The price tag on this act was extravagant. He lost his joy, his family, and his testimony. Psalm 21:10-12; 2Sam 12:10-11; David saw and he looked, but he did not look far enough. He did not foresee the destruction of his family and his kingdom. He did not realize the end result, which we see in James 1:15. We must follow the course of our sin to it's bloody conclusion. David didn't do that. C.S. Lewis said, when you're fighting temptation, "always follow it to it's bloody end." David didn't, and the results were disastrous.


Notice the Cover-Up: As bad as the sin was, the cover-up was far worse. In seeking to cover his tracks, David breaks more of the 10 commandments than in the original sin. David tries twice to get Uriah to go home to give him an alibi. But twice his plan fails. He even gets Uriah drunk in an attempt to cover his tracks, but "Uriah was a better man drunk that David was sober."

The greatest loss that David faces doesn't come until verse 27. He displeased God may be silent, but He is not sightless.

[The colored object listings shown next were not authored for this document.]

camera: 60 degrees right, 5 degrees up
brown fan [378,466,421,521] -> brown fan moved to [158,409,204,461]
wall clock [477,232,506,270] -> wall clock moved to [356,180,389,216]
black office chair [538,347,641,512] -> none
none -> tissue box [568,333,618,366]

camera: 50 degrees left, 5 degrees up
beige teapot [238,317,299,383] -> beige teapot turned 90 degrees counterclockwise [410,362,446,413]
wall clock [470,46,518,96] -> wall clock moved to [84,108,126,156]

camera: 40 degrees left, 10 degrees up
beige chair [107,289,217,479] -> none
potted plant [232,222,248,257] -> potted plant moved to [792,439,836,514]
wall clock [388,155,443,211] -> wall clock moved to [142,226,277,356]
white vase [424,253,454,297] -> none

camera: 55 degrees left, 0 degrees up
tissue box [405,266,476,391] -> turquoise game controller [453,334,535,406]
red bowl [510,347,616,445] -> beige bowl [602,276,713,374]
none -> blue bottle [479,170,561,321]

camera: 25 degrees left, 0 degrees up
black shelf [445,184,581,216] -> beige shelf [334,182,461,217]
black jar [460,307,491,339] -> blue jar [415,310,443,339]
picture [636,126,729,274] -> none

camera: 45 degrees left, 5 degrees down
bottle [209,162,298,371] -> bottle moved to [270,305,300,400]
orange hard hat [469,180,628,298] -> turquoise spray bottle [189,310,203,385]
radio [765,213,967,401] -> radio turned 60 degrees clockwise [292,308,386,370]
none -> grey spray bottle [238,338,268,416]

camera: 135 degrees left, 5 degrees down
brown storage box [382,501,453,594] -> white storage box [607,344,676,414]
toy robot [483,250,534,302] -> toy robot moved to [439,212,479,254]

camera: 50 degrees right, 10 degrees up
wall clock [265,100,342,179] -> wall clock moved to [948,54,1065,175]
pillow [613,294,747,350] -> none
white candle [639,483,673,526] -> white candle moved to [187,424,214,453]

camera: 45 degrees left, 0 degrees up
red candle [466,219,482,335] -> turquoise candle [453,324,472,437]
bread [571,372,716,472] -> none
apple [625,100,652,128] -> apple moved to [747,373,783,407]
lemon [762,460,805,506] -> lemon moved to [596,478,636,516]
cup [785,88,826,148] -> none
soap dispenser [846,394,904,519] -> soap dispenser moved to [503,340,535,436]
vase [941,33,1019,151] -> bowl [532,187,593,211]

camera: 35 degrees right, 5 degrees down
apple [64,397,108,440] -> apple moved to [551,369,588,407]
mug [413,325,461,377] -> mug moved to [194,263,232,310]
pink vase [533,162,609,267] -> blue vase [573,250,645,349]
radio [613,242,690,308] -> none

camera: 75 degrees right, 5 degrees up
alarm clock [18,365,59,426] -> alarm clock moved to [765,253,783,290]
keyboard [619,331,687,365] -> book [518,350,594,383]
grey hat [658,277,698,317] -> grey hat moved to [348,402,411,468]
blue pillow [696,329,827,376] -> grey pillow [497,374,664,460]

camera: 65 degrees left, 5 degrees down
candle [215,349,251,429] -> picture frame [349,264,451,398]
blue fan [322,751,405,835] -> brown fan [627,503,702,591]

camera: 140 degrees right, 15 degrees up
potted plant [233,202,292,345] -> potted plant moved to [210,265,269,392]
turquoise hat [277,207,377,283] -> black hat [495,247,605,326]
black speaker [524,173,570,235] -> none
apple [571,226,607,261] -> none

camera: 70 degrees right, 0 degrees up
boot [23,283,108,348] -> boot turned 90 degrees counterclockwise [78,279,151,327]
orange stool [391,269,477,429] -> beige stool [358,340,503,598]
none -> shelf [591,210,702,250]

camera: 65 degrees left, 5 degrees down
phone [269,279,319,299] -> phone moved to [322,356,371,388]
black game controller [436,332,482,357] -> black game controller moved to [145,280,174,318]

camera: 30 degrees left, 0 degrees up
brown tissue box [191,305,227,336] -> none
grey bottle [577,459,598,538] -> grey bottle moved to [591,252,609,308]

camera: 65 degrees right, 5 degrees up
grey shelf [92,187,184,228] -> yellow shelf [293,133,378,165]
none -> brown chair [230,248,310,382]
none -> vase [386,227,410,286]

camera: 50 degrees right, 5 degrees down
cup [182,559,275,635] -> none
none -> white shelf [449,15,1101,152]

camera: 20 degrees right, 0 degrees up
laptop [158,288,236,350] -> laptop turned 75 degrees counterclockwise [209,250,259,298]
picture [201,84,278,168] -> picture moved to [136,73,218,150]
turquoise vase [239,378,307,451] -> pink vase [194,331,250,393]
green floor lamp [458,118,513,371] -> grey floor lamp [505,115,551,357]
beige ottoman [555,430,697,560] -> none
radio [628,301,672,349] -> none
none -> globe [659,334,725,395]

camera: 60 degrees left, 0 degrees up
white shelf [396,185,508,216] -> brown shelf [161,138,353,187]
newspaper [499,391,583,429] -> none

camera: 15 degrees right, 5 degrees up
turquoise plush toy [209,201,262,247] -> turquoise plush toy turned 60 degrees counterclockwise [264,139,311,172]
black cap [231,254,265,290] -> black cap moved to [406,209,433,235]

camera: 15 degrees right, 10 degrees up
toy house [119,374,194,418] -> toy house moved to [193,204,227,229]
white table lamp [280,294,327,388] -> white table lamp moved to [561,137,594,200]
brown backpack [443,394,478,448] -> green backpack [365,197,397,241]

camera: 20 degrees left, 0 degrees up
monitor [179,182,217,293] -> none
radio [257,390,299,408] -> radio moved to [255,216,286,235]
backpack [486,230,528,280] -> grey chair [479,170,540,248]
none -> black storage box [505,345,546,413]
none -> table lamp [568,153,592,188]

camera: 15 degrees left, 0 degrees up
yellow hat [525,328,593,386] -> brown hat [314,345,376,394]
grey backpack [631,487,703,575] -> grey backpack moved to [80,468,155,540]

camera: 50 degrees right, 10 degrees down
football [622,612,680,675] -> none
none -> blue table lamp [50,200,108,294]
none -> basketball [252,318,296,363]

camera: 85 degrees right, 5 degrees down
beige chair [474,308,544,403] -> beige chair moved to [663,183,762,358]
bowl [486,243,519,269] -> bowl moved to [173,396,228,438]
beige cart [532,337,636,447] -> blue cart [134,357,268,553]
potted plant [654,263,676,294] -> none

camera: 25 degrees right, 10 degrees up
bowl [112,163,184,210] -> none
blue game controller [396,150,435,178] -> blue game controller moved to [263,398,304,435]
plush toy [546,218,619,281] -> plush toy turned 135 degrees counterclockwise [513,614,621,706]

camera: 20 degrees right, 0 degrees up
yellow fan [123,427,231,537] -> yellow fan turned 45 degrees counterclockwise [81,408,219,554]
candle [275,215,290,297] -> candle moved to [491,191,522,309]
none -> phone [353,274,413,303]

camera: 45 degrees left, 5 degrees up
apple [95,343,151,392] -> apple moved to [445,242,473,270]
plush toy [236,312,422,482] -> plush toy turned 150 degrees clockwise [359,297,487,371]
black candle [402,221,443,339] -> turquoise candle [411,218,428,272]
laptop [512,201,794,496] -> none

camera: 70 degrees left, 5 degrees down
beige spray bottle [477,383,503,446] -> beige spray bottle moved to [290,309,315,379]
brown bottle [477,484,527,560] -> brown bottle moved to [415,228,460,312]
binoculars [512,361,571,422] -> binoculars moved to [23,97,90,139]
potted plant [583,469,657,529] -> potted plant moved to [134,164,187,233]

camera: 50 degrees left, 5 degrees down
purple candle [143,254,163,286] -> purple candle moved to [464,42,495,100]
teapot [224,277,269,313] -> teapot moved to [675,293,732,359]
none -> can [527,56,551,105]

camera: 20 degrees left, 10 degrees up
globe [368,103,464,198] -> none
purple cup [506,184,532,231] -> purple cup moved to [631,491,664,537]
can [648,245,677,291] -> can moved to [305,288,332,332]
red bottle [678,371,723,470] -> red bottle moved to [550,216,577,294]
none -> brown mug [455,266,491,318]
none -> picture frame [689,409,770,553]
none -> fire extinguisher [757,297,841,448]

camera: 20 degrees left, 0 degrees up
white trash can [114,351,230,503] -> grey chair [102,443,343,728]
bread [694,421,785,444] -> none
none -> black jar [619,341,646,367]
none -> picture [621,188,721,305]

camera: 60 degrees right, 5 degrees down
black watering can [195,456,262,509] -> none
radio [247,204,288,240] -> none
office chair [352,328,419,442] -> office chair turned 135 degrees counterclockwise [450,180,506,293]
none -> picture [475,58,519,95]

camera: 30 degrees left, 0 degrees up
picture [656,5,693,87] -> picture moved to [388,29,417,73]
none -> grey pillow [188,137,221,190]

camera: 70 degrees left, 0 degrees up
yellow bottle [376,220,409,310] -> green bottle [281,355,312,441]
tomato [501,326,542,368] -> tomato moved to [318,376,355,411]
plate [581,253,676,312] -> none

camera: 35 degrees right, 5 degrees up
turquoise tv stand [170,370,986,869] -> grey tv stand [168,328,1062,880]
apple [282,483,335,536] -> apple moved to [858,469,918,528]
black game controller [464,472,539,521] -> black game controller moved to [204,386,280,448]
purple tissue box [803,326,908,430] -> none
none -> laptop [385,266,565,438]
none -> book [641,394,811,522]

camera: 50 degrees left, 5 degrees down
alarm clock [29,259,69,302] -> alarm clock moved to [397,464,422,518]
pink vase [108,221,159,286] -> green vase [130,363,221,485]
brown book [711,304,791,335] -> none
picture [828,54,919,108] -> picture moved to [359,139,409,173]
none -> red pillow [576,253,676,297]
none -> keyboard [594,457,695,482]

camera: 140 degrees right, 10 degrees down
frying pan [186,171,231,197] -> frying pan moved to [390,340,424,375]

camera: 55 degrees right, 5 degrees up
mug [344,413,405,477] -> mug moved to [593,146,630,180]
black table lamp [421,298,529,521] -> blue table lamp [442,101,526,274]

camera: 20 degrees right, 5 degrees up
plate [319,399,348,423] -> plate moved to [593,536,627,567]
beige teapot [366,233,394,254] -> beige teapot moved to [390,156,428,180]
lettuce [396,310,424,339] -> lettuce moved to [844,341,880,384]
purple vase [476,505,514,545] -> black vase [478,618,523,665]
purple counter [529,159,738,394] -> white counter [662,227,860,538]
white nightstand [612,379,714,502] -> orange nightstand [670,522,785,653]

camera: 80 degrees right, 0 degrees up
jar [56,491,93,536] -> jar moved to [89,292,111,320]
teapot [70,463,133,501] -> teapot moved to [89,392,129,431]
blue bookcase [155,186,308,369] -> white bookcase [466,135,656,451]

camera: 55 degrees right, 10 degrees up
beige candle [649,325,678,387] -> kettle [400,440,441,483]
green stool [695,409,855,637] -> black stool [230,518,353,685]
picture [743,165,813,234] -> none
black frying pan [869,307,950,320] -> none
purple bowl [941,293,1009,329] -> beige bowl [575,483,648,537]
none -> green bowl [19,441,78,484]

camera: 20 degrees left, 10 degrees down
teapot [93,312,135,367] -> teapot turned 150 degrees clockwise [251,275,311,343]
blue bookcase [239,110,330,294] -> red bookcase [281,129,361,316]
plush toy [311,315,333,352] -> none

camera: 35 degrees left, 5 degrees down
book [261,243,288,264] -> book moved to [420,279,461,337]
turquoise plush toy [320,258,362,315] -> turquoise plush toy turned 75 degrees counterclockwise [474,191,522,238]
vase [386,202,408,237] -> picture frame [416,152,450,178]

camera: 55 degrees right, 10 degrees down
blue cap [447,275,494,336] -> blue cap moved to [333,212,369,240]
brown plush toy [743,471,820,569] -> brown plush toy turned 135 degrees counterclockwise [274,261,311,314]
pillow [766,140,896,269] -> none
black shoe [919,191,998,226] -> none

God's silence is not His absence.

Proverbs 28:13 Whoever conceals his transgressions will not prosper, but he who confesses and forsakes them will obtain mercy.

Truth, even embarrassing truth, serves us better than deceit.

The striking reality is that David could not control the outcome of his sin. David shows us that the collateral damage of our sin is always more than we can estimate.


Notice the Clean-Up. David was exposed. He was brought to the mat, and he confessed his sin. It took some work, but David put away his sin. The law called for David's death. But God does not reward us according to our iniquities. So don't conceal your sin. Confess your sin and then grace will abound.